USING THE INFORMATION:
a) In the respiration notes, what percentage of O2 is transported bound to hemoglobin?
b) Reproduce the stretch of the respiration notes from "2. In general" through "sides of the membrane.".

TEXT SECTION:
============================================================

6. Airway resistance determines how much air flows into the lungs at any given pressure difference between atmosphere and alveoli.
a. Major determinant of airway resistance is radii of airways.
b. Airway resistance is greatly increased during an asthma attack because of contraction of airway smooth muscle.
7. The vital capacity is the maximum amount of air that can be exhaled after a maximum inhalation and
a. is the sum of resting tidal volume, inspiratory reserve volume, and the expiratory reserve volume.
b. The air remaining in the lungs is the residual volume.
8. Minute ventilation is the product of tidal volume and respiratory rate.
Alveolar ventilation = (tidal volume ? dead space volume) X (respiratory rate).
Tidal volume = amount of air inspired or expired during each breath.
Dead space = the portion of inspired air that fails to reach areas of gas exchange.
Exchange of Gases in Alveoli and Tissues
1. Exchange of gases in lungs and tissues is by diffusion, as a result of differences in partial pressures. Gases diffuse from a region of higher partial pressure to one of lower partial pressure.
2. In general adequate gas exchange depends on:
a. Thickness of membrane.
b. Surface area of membrane.
c. Solubility of the gas in the substance of the membrane.
d. Pressure difference between the two sides of the membrane.
3. At sea level, atmospheric air has a PO2 of 160 mmHg and a PCO2 near zero.
4. Average values in arterial blood: PO2 is 100 mmHg and PCO2 is 40 mmHg.
5. Hypoventilation
a. exists when there is an increase in the ratio of CO2 production to alveolar ventilation.
b. results in an increase in blood hydrogen ion concentration ([H+]) and a decrease in blood pH. This is called respiratory acidosis.
6. Hyperventilation
a. exists when there is a decrease in the ratio of CO2 production to alveolar ventilation.
b. results in a decrease in blood [H+] and an increase in blood pH. This is called respiratory alkalosis.
Transport of O2 in Blood
1. 98% of O2 is transported bound to hemoglobin and 2% dissolved in blood.
2. At saturation, hemoglobin binds to 4 O2 molecules.
3. The major determinant of the degree to which hemoglobin is saturated with O2 is the blood PO2.

============================================================

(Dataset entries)
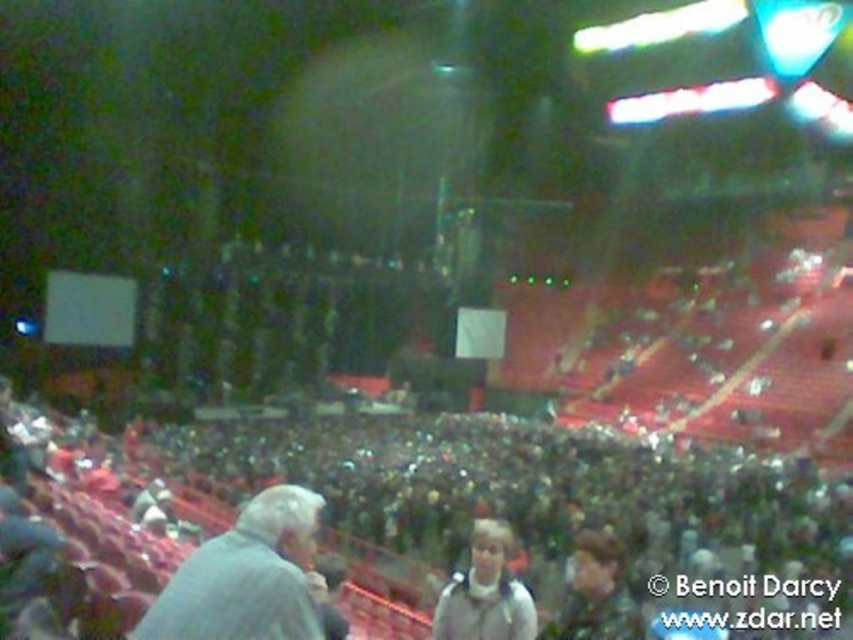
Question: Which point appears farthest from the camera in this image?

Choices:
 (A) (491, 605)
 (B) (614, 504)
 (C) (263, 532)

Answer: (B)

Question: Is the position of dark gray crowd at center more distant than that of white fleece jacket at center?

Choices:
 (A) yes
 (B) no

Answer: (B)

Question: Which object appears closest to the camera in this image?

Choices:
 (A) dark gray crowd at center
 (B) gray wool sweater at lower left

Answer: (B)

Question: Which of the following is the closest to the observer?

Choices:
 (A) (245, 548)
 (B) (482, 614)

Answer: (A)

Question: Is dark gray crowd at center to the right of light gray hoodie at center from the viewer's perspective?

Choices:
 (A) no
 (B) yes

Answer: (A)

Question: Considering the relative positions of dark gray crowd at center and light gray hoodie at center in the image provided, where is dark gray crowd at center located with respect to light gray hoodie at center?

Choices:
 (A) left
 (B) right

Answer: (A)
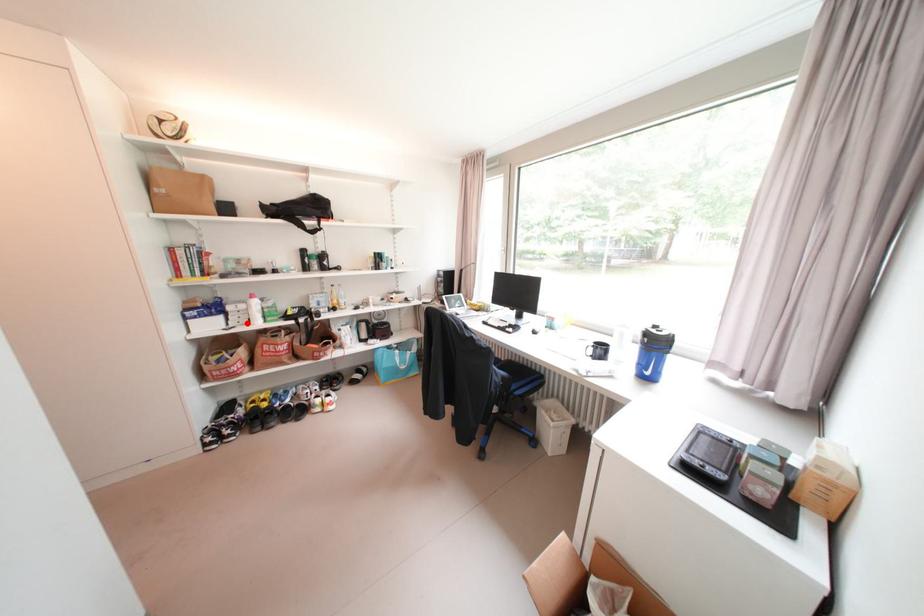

============================================================

YOUR RESPONSES:
a) 98%

b)
2. In general adequate gas exchange depends on:
a. Thickness of membrane.
b. Surface area of membrane.
c. Solubility of the gas in the substance of the membrane.
d. Pressure difference between the two sides of the membrane.